Série d'exercices:
1: Traduisez en anglais cette phrase de la notice biographique de Véronique Ovaldé : « Née en 1972 au Perreux-sur-Marne, Véronique Ovaldé est une écrivaine à l’imaginaire particulièrement fertile. »
2: Reproduisez le passage de la notice biographique de Véronique Ovaldé allant de « Ovaldé Véronique » à « deuxième œuvre remarquée. », en y remplaçant « chef de fabrication » par « assistante d'édition ».
3: Rédigez la suite de la notice biographique de Véronique Ovaldé à partir de sa dernière phrase.

Texte présenté:

Ovaldé Véronique

  Née en 1972 au Perreux-sur-Marne, Véronique Ovaldé est une écrivaine à l’imaginaire particulièrement fertile.

 Après le bac, elle entre à l’école Estienne à Paris (Ecole Supérieure des Arts et industries graphiques) où elle passe un BTS édition, une façon comme une autre d’entrer dans le milieu littéraire pour celle qui n’a pas eu la chance de naître au sein de ce cercle très fermé. Elle reprend ensuite ses études et se lance dans des études de lettres par correspondance, alors qu’elle travaille comme chef de fabrication et publie en 2000 un premier roman, « Le Sommeil des poissons », aux éditions du Seuil.

 En 2002, paraît « Toutes choses scintillant » aux éditions L’Ampoule, une deuxième œuvre remarquée.

 L’année suivante, elle signe chez Actes Sud « Les hommes en général me plaisent beaucoup ». Suivent « Déloger l’animal », l’un des romans incontournables de la rentrée littéraire 2005.

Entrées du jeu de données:
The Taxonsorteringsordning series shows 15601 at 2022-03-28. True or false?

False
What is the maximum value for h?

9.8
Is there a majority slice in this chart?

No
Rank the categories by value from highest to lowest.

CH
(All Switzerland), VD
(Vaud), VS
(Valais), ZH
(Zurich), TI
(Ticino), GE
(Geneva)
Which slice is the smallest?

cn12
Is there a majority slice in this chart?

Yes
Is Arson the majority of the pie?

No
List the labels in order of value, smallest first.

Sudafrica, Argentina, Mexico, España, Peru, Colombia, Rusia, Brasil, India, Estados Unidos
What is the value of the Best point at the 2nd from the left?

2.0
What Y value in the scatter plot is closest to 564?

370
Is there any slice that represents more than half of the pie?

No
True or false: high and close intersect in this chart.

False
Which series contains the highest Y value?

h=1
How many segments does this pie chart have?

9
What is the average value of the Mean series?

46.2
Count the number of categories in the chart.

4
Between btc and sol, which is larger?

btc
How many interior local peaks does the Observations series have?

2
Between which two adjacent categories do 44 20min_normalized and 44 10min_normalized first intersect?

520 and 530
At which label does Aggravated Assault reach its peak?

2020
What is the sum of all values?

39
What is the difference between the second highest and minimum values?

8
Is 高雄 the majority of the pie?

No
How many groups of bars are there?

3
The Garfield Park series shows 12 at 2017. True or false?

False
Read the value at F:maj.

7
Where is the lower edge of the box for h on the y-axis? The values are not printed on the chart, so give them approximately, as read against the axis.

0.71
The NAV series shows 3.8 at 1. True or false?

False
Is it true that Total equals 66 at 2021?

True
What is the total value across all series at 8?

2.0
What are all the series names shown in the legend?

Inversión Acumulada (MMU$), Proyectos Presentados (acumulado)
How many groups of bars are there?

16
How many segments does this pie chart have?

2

Résultats des tâches:
1: Born in 1972 in Le Perreux-sur-Marne, Véronique Ovaldé is a writer with a particularly fertile imagination.

2:
Ovaldé Véronique

  Née en 1972 au Perreux-sur-Marne, Véronique Ovaldé est une écrivaine à l’imaginaire particulièrement fertile.

 Après le bac, elle entre à l’école Estienne à Paris (Ecole Supérieure des Arts et industries graphiques) où elle passe un BTS édition, une façon comme une autre d’entrer dans le milieu littéraire pour celle qui n’a pas eu la chance de naître au sein de ce cercle très fermé. Elle reprend ensuite ses études et se lance dans des études de lettres par correspondance, alors qu’elle travaille comme assistante d'édition et publie en 2000 un premier roman, « Le Sommeil des poissons », aux éditions du Seuil.

 En 2002, paraît « Toutes choses scintillant » aux éditions L’Ampoule, une deuxième œuvre remarquée.

3:
 Interrogée sur ce roman, un peu différent du courant littéraire du moment (ce roman n’est pas vraiment dans l’air du temps, dans la vie germanopratine = de saint Germain des prés), elle répond que ce qu’elle écrit est toujours un peu décalé par rapport au champ romanesque contemporain, principalement en raison de l’univers imaginaire et symbolique du roman.

 En 2006, elle publie « La très petite Zébuline », un livre jeunesse avec l’illustratrice Joëlle Jolivet, toujours chez Actes Sud.

 Dans son roman à la fois sombre et merveilleux « Et mon coeur transparent » aux Éditions de l’Olivier, publié en 2007, Véronique Ovaldé réussit une nouvelle fois à créer un univers singulier et reçoit le Prix France Culture/Télérama.

 En 2009, elle publie son septième roman au sein de la même maison d’édition : « Ce que je sais de Vera Candida », qui devient un nouveau succès. Il reçoit le prix Renaudot des lycéens, le prix France Télévisions et le Grand prix des lectrices de Elle.

Après le recueil de nouvelles « La Salle De Bains Du Titanic » (J’ai Lu), Véronique Ovaldé revient en 2011 avec « Des vies d’oiseaux » (Éditions de l’Olivier).

Ses ouvrages connaissent un succès grandissant et, depuis le début de sa carrière littéraire elle bénéficie d’une reconnaissance de la librairie et de la critique. Ses romans sont traduits dans de nombreuses langues (italien, espagnol, allemand, roumain, portugais, anglais, coréen, chinois, finnois, etc.).